I am outraged. My anger is due to an affront from within religious academia against our Savior. Dr. Theodore W. Jennings is an ordained minister with the United Methodist Church. He is also a professor of biblical and constructive theology at Chicago Theological Seminary. /1 This past May, Dr. Jennings published a book entitled, The Man Jesus Loved. /2 The title relates only the very “tip of the iceberg” in terms of what the author affirms. According to Jennings:

. Jesus not only condoned homosexual relationships, but He was actually involved in one with John (cf. John 13:23; 19:26; 20:2; 21:7, 20).

. To exclude people from our fellowship on the basis of their sexual practice is to “distort the Bible generally and the traditions concerning Jesus in particular.”

. There is a preponderance of biblical evidence (especially in the gospel accounts) that endorses same-sex relationships.

Permit me to briefly respond to each of the professor’s assertions. Consider:

  1. It is blasphemous to insist that our Lord engaged in any form of fornication. Jesus lived under the Mosaic regime (Gal. 4:4; cf. Luke 2:21ff). He revered, endorsed and perfectly obeyed the law in all respects (John 5:46-47; Matt. 5:17-18; 7:12; 22:36ff; 23:23). /3 How then could He engage in that which Mosaic legislation explicitly condemned (Lev. 18:22; 20:13; Deut. 23:17)?

  2. The Bible is distorted when men wrench it from its original context. “As also in all his epistles, speaking in them of these things, in which are some things hard to understand, which those who are untaught and unstable twist to their own destruction, as they do also the rest of the Scriptures” (2 Pet. 3:16). The Greek word for twist is strebloo (found only here in the NT) /4 and means “to turn from the proper position, to torture, to pervert”. /5 The term refers to a rack that was used by ancients to contort the bodies of prisoners in an excruciating fashion. Jennings has done just that. In order to advance his own immoral agenda (cf. Phil. 3:19), he has violently wrested the Word of God from its original context and forced it to teach things never intended by the sacred writers (2 Pet. 1:20-21). Having fashioned his own hermeneutic, Jennings has taken the Holy One (Mark 1:24; Acts 2:27; 3:14; 13:35; 1 John 2:20) and molded Him into a sexual deviant (cf. Heb. 4:15; 7:26; 1 Pet. 2:22).

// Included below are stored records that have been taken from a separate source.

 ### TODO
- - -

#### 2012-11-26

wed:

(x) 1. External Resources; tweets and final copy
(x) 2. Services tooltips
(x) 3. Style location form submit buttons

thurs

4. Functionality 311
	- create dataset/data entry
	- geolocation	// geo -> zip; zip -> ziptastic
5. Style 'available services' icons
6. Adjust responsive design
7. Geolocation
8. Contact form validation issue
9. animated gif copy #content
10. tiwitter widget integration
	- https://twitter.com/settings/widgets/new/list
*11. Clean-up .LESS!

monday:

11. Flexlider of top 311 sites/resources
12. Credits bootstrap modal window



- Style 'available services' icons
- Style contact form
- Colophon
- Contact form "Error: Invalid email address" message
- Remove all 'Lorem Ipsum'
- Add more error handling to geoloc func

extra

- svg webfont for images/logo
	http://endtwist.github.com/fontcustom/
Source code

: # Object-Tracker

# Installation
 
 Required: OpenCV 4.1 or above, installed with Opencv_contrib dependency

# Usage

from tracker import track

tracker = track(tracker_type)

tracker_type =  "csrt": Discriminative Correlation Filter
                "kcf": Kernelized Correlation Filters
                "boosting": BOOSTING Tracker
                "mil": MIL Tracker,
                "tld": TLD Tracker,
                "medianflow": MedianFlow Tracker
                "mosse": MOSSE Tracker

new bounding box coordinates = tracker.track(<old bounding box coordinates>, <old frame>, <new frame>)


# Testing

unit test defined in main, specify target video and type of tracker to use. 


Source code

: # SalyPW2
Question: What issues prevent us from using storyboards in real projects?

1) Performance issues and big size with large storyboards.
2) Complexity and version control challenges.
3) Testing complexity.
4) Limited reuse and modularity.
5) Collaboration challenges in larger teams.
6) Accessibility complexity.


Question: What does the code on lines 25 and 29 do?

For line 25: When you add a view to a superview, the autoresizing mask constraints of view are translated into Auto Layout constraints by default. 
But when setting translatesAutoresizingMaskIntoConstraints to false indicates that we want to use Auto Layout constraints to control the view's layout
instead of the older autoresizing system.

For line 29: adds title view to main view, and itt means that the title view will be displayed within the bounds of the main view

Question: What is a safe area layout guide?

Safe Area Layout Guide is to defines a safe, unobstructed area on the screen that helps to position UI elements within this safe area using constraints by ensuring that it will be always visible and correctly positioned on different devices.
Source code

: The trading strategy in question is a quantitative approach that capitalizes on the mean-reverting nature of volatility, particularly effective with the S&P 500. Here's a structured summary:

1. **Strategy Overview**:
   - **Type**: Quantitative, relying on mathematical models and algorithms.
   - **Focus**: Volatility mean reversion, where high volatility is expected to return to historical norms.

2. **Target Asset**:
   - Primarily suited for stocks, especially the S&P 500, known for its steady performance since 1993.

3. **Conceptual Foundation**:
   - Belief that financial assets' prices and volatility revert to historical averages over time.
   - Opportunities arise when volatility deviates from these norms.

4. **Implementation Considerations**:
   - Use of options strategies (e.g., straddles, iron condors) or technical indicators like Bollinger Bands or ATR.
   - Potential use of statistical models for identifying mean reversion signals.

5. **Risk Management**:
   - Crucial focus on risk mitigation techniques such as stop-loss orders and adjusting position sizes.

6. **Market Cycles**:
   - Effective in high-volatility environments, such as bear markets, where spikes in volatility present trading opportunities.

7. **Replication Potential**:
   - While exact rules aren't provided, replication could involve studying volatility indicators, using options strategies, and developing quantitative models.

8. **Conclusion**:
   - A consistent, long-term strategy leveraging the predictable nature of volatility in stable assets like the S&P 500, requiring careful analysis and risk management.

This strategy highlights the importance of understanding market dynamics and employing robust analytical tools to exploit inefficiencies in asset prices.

But there are implications for that which the professor espouses. The instant one accepts this warped view of the Son of God, he immediately forfeits his salvation. For to portray Christ as anything short of perfect (Heb. 9:14; 1 Pet. 1:19) is to nullify what He did at the cross on his own behalf (1 Cor. 5:7; Eph. 5:2; Heb. 10:12).

  1. Jesus sanctioned His Father’s plan for physical union and intimacy.
    And He answered and said to them, “Have you not read that He who made them at the beginning ‘made them male and female,’ “and said, ‘For this reason a man shall leave his father and mother and be joined to his wife, and the two shall become one flesh?’” (Matt. 19:4).
    The gospel of Matthew reveals that the divine arrangement for sexual union (i.e., one flesh) since the beginning of time has always been one man for one woman (cf. Gen. 1:27). Any other order is not in harmony with the revealed will of God (cf. Gen. 49:4; Matt. 5:32; Heb. 13:4) and invites eternal judgment (Rev. 2:22; 21:8; 1 Cor. 6:19ff; 2 Pet. 2:4ff).

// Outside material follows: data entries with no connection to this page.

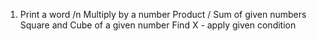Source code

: 1. Print a word /n
Multiply by a number
Product / Sum of given numbers
Square and Cube of a given number
Find X - apply given condition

Not so long ago, any attacks against Christ—but especially like those leveled by Jennings—would have prompted a unanimous outcry from “Christianity” at large. Men would have rushed to the Lord’s defense and upheld His moral integrity by virtue of the revelation of Scripture (cf. Rom. 1:24-27; 1 Tim. 1:9-10; Jude 7). Today, many religionists are not only deafly silent, but in some instances, actually supportive of this so-called “scholarly inquiry into the Bible.” Dear Christian, we simply cannot be so-inclined (Isa. 5:20a; Ezek. 33:1ff). Too much is at stake (2 Pet. 2:2).

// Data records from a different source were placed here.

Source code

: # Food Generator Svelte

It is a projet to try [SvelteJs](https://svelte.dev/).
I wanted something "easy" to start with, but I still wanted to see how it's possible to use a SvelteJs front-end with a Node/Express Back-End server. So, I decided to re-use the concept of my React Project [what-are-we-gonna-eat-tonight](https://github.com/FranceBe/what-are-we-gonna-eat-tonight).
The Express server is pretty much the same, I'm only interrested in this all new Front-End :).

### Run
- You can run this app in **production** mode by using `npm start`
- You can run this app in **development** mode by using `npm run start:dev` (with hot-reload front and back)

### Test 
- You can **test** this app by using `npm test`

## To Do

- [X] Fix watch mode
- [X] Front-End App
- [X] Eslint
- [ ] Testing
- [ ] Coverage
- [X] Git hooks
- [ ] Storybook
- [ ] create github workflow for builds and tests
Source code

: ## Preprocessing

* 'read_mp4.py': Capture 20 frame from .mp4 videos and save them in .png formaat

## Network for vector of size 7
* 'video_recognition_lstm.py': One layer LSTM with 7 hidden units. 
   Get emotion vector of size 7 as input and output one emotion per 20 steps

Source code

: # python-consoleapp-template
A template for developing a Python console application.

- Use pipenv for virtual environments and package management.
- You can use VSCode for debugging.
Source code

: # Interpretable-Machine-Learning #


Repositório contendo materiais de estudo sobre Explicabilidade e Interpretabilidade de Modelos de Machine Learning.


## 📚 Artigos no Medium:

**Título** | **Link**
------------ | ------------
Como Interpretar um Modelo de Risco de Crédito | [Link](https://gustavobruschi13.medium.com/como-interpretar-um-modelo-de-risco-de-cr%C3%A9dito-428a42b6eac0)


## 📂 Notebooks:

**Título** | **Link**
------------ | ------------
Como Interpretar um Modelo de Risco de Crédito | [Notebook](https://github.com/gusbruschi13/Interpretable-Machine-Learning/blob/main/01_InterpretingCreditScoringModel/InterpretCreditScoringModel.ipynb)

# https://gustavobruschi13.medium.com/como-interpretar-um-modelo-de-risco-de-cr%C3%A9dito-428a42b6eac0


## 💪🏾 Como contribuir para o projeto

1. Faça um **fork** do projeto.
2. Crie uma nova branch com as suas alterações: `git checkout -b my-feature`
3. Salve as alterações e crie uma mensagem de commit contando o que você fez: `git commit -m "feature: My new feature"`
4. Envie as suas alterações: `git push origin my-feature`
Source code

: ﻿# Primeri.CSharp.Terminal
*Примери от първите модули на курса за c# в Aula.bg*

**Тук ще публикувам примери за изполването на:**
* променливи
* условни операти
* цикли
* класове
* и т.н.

/1 www.ctschicago.edu; Chicago Theological is associated with the United Church of Christ.
/2 Subtitled Homoerotic Narratives from the New Testament; ISBN 082981535X /3 Jennings admits that the Old Testament and the apostle Paul condemned homosexuality. /4 Robertson, “The Second Epistle of Peter,” Word Pictures in the New Testament, Vol. VI, 179. /5 Woods, “Second Peter,” A Commentary on the New Testament Epistles of Peter, John, and Jude, 191.